Brexit, May: non sarà necessario allungare la transizione

18 Ottobre 2018, di Alberto Battaglia

La premier britannica, Theresa May, presente al summit del Consiglio europeo in corso in queste ore, ha cercato di rassicurare i membri del suo partito sul fatto che non sarà necessario prolungare di un ulteriore anno il periodo di transizione che seguirà al marzo 2019 e precederà la Brexit vera e propria.
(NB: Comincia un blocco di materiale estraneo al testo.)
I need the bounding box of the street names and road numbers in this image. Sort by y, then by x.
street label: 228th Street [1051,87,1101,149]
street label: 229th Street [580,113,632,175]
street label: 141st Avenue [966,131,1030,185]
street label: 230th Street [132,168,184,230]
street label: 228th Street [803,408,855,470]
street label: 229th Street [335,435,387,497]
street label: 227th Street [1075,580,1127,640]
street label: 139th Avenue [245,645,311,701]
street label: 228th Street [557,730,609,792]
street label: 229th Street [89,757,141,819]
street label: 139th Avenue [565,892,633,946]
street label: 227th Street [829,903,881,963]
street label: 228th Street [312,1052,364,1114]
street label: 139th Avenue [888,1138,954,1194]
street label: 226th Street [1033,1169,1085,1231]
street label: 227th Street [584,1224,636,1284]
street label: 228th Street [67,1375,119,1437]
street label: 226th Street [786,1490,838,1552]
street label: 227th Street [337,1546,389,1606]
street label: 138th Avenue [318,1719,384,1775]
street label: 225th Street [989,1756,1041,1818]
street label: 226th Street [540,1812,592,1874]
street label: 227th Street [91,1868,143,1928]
Il presidente della Commissione europea, Jean-Claude Juncker, al contrario, ha dato questo scenario come “probabile” in una precedente dichiarazione. “Questo prolungamento del periodo di transizione probabilmente accadrà, è una buona idea”, ha detto Juncker in una conferenza stampa, “non è la migliore idea, ma penso che questo ci stia dando un po’ di spazio per preparare la relazione futura nel miglior modo possibile”.

 

Finché il periodo di transizione è in corso, il Regno Unito resta di fatto un membro dell’Unione Europea, con i medesimi vincoli e obbligazioni finanziarie. Ciò ha suscitato intemperanze fra i conservatori più decisi nel giungere a una Brexit esecutiva il più presto possibile. “Noi le chiediamo di chiarire sul fatto che non legherà il Regno Unito nel purgatorio di una membership all’unione doganale europea”, avevano scritto alla May alcuni ex ministri del governo fra cui Boris Johnson e Dave Davis.

Il punto è che questo [prolungamento] non dovrebbe essere usato perché stiamo lavorando per garantire che l’accordo sul rapporto futuro [fra Ue e Regno Unito] sia in vigore entro la fine del dicembre 2020”, ha detto May ai giornalisti, “in tali circostanze non ci sarebbe bisogno di alcuna proposta di questo tipo e sono certa che il periodo di transizione finirà entro il dicembre 2020”.

May ha poi mostrato un cauto ottimismo sul fatto che i negoziati potranno scongiurare una no deal Brexit: “Sono convinta che garantiremo un accordo che è nell’interesse del Regno Unito e dell’Unione europea. Queste trattative sono state sempre difficili e lo saranno sempre di più man mano che arriveremo alle fasi conclusive dei negoziati nel 2020″.